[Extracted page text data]
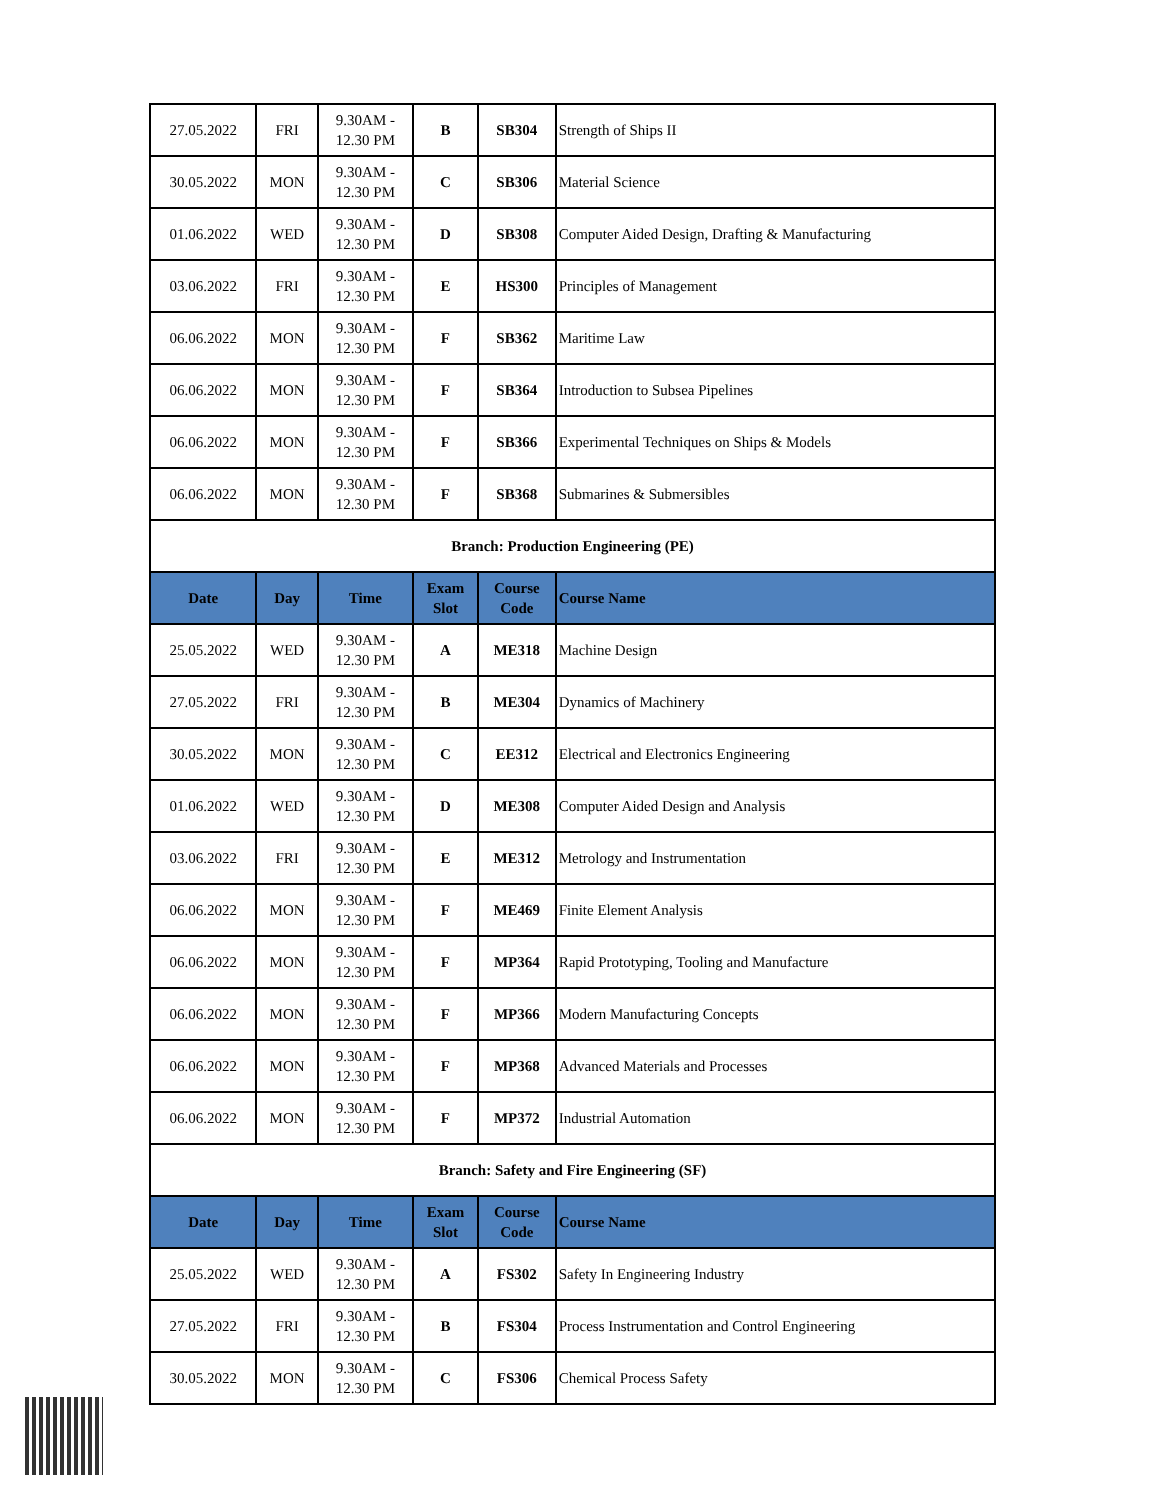| 27.05.2022 | FRI | 9.30AM - 12.30 PM | B | SB304 | Strength of Ships II |
| 30.05.2022 | MON | 9.30AM - 12.30 PM | C | SB306 | Material Science |
| 01.06.2022 | WED | 9.30AM - 12.30 PM | D | SB308 | Computer Aided Design, Drafting & Manufacturing |
| 03.06.2022 | FRI | 9.30AM - 12.30 PM | E | HS300 | Principles of Management |
| 06.06.2022 | MON | 9.30AM - 12.30 PM | F | SB362 | Maritime Law |
| 06.06.2022 | MON | 9.30AM - 12.30 PM | F | SB364 | Introduction to Subsea Pipelines |
| 06.06.2022 | MON | 9.30AM - 12.30 PM | F | SB366 | Experimental Techniques on Ships & Models |
| 06.06.2022 | MON | 9.30AM - 12.30 PM | F | SB368 | Submarines & Submersibles |
| Branch: Production Engineering (PE) | | | | | |
| Date | Day | Time | Exam Slot | Course Code | Course Name |
| 25.05.2022 | WED | 9.30AM - 12.30 PM | A | ME318 | Machine Design |
| 27.05.2022 | FRI | 9.30AM - 12.30 PM | B | ME304 | Dynamics of Machinery |
| 30.05.2022 | MON | 9.30AM - 12.30 PM | C | EE312 | Electrical and Electronics Engineering |
| 01.06.2022 | WED | 9.30AM - 12.30 PM | D | ME308 | Computer Aided Design and Analysis |
| 03.06.2022 | FRI | 9.30AM - 12.30 PM | E | ME312 | Metrology and Instrumentation |
| 06.06.2022 | MON | 9.30AM - 12.30 PM | F | ME469 | Finite Element Analysis |
| 06.06.2022 | MON | 9.30AM - 12.30 PM | F | MP364 | Rapid Prototyping, Tooling and Manufacture |
| 06.06.2022 | MON | 9.30AM - 12.30 PM | F | MP366 | Modern Manufacturing Concepts |
| 06.06.2022 | MON | 9.30AM - 12.30 PM | F | MP368 | Advanced Materials and Processes |
| 06.06.2022 | MON | 9.30AM - 12.30 PM | F | MP372 | Industrial Automation |
| Branch: Safety and Fire Engineering (SF) | | | | | |
| Date | Day | Time | Exam Slot | Course Code | Course Name |
| 25.05.2022 | WED | 9.30AM - 12.30 PM | A | FS302 | Safety In Engineering Industry |
| 27.05.2022 | FRI | 9.30AM - 12.30 PM | B | FS304 | Process Instrumentation and Control Engineering |
| 30.05.2022 | MON | 9.30AM - 12.30 PM | C | FS306 | Chemical Process Safety |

WHAT YOU SHOULD DO:
All entries above must be duplicated exactly; please omit any picture they hold.

REPLY TO THE EXERCISE:
| 27.05.2022 | FRI | 9.30AM - 12.30 PM | B | SB304 | Strength of Ships II |
| 30.05.2022 | MON | 9.30AM - 12.30 PM | C | SB306 | Material Science |
| 01.06.2022 | WED | 9.30AM - 12.30 PM | D | SB308 | Computer Aided Design, Drafting & Manufacturing |
| 03.06.2022 | FRI | 9.30AM - 12.30 PM | E | HS300 | Principles of Management |
| 06.06.2022 | MON | 9.30AM - 12.30 PM | F | SB362 | Maritime Law |
| 06.06.2022 | MON | 9.30AM - 12.30 PM | F | SB364 | Introduction to Subsea Pipelines |
| 06.06.2022 | MON | 9.30AM - 12.30 PM | F | SB366 | Experimental Techniques on Ships & Models |
| 06.06.2022 | MON | 9.30AM - 12.30 PM | F | SB368 | Submarines & Submersibles |
| Branch: Production Engineering (PE) | | | | | |
| Date | Day | Time | Exam Slot | Course Code | Course Name |
| 25.05.2022 | WED | 9.30AM - 12.30 PM | A | ME318 | Machine Design |
| 27.05.2022 | FRI | 9.30AM - 12.30 PM | B | ME304 | Dynamics of Machinery |
| 30.05.2022 | MON | 9.30AM - 12.30 PM | C | EE312 | Electrical and Electronics Engineering |
| 01.06.2022 | WED | 9.30AM - 12.30 PM | D | ME308 | Computer Aided Design and Analysis |
| 03.06.2022 | FRI | 9.30AM - 12.30 PM | E | ME312 | Metrology and Instrumentation |
| 06.06.2022 | MON | 9.30AM - 12.30 PM | F | ME469 | Finite Element Analysis |
| 06.06.2022 | MON | 9.30AM - 12.30 PM | F | MP364 | Rapid Prototyping, Tooling and Manufacture |
| 06.06.2022 | MON | 9.30AM - 12.30 PM | F | MP366 | Modern Manufacturing Concepts |
| 06.06.2022 | MON | 9.30AM - 12.30 PM | F | MP368 | Advanced Materials and Processes |
| 06.06.2022 | MON | 9.30AM - 12.30 PM | F | MP372 | Industrial Automation |
| Branch: Safety and Fire Engineering (SF) | | | | | |
| Date | Day | Time | Exam Slot | Course Code | Course Name |
| 25.05.2022 | WED | 9.30AM - 12.30 PM | A | FS302 | Safety In Engineering Industry |
| 27.05.2022 | FRI | 9.30AM - 12.30 PM | B | FS304 | Process Instrumentation and Control Engineering |
| 30.05.2022 | MON | 9.30AM - 12.30 PM | C | FS306 | Chemical Process Safety |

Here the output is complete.